The other day, someone posted to a discussion list I’m on with this subject line:
How to become master writing C# code
The discussion that followed had a lot of great ideas and insights, from many well-respected and experienced C# developers. It would be a shame not to share some of the ideas that were offered. Since it’s a private list, I’m refraining from crediting ideas with those who presented them, but if any individual contributor wants to give me permission I’ll be happy to include your name with your idea(s) and a link to your blog or twitter profile.
The initial question:
I have some goals and one of these goals is to become a senior dev. For that, I need to improve my code quality and practice a lot. What do I need to do to become a senior dev? How can I practice at home? Are there any links with many exercises for practice?
The answers fell into several categories, which I’ll sum up here according to the kind of resource being recommended.
- Microsoft’s .NET Application Architecture books (free)
- Clean Code
- Agile Principles, Patterns, and Practices in C#
- Code Complete (2nd Ed.) – “a must read for any developer and/or architect”
- Design Patterns
- Design Patterns Library
- SOLID Principles of OO Design
- Advanced Unit Testing
- Domain-Driven Design Fundamentals
- Refactoring Fundamentals (which discusses code smells to look for and how to fix them)
Practice code problems on these sites:
Open Source Projects
- Humanitarian Toolbox – A great way to get started in open source and for a good cause. Uses the latest ASP.NET Core technology stack.
- .NET Docs on GitHub – Submit PRs for the .NET documentation. Look for issues labeled “Up for Grabs” as good starters.

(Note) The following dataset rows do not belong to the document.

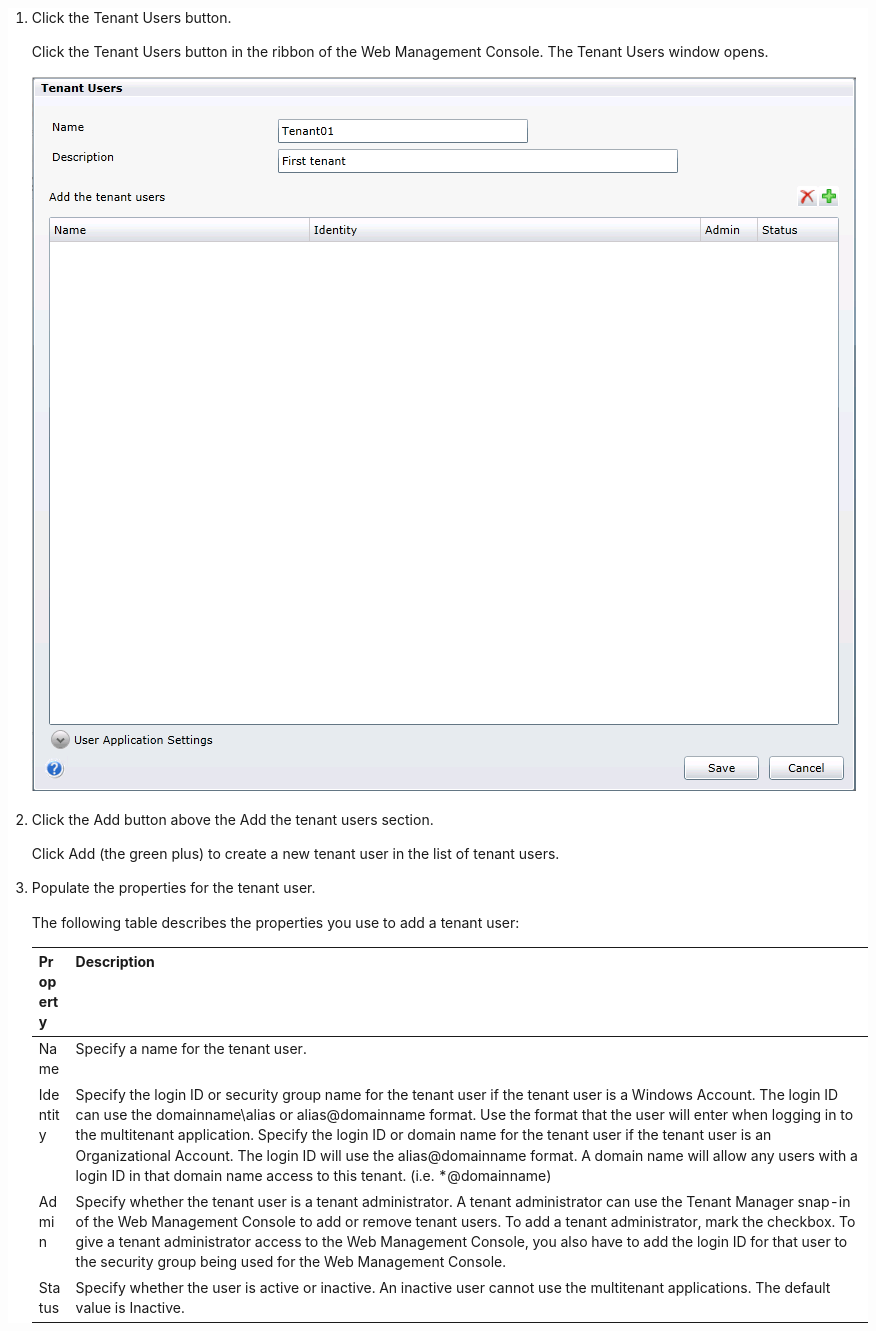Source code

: 1. Click the Tenant Users button.

    Click the Tenant Users button in the ribbon of the Web Management Console.
    The Tenant Users window opens.

    ![config eight](media/tenant-services-config-admin-08.PNG "config eight")

2. Click the Add button above the Add the tenant users section.

    Click Add (the green plus) to create a new tenant user in the list of tenant users.

3. Populate the properties for the tenant user.
    
    The following table describes the properties you use to add a tenant user:

    Property | Description
    -|-
    Name | Specify a name for the tenant user.
    Identity | Specify the login ID or security group name for the tenant user if the tenant user is a Windows Account. The login ID can use the domainname\alias or alias@domainname format. Use the format that the user will enter when logging in to the multitenant application. Specify the login ID or domain name for the tenant user if the tenant user is an Organizational Account. The login ID will use the alias@domainname format. A domain name will allow any users with a login ID in that domain name access to this tenant. (i.e. *@domainname)
    Admin | Specify whether the tenant user is a tenant administrator. A tenant administrator can use the Tenant Manager snap-in of the Web Management Console to add or remove tenant users.     To add a tenant administrator, mark the checkbox. To give a tenant administrator access to the Web Management Console, you also have to add the login ID for that user to the security     group being used for the Web Management Console. 
    Status | Specify whether the user is active or inactive. An inactive user cannot use the multitenant applications. The default value is Inactive.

- Roslyn analyzer projects like CodeCracker – A great way to get deep on the language itself rather than broader architectural concepts
General Tips and Advice
- Contribute to open source projects
- Just taking a course won’t make you a senior dev – you need experience. Education is helpful but is only the basics to get the experience.
- Specialize on something you really like and feel motivated to explore more and go all the way to understand every last bit and piece. Then, move on to the next topic and repeat.
- For topics you really like, build a presentation around it to share with your team or at a user group meeting.
- Learning resources like those above are great, but need to be part of a bigger picture. Not just learning C#, but also application design and patterns through exercises and larger projects.
- Share what you learn, as you learn it. “To teach is to learn twice.”